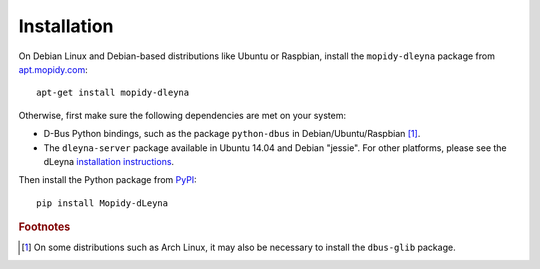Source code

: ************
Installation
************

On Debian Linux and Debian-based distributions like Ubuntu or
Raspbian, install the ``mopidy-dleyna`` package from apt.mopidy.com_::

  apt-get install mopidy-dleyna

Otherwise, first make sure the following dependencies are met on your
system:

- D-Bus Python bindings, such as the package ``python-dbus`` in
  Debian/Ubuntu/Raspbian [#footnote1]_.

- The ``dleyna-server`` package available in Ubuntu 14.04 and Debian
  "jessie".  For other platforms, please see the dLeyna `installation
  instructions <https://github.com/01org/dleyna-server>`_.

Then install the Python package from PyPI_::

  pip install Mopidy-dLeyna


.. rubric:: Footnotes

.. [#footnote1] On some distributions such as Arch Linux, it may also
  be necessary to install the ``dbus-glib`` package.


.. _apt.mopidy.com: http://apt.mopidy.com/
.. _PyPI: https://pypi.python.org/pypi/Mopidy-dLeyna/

================

WHAT THE EXERCISE ASKS — Quote each line of the listing exactly, but leave the pictures out.

ANSWER BELOW —
Source code

: ************
Installation
************

On Debian Linux and Debian-based distributions like Ubuntu or
Raspbian, install the ``mopidy-dleyna`` package from apt.mopidy.com_::

  apt-get install mopidy-dleyna

Otherwise, first make sure the following dependencies are met on your
system:

- D-Bus Python bindings, such as the package ``python-dbus`` in
  Debian/Ubuntu/Raspbian [#footnote1]_.

- The ``dleyna-server`` package available in Ubuntu 14.04 and Debian
  "jessie".  For other platforms, please see the dLeyna `installation
  instructions <https://github.com/01org/dleyna-server>`_.

Then install the Python package from PyPI_::

  pip install Mopidy-dLeyna


.. rubric:: Footnotes

.. [#footnote1] On some distributions such as Arch Linux, it may also
  be necessary to install the ``dbus-glib`` package.


.. _apt.mopidy.com: http://apt.mopidy.com/
.. _PyPI: https://pypi.python.org/pypi/Mopidy-dLeyna/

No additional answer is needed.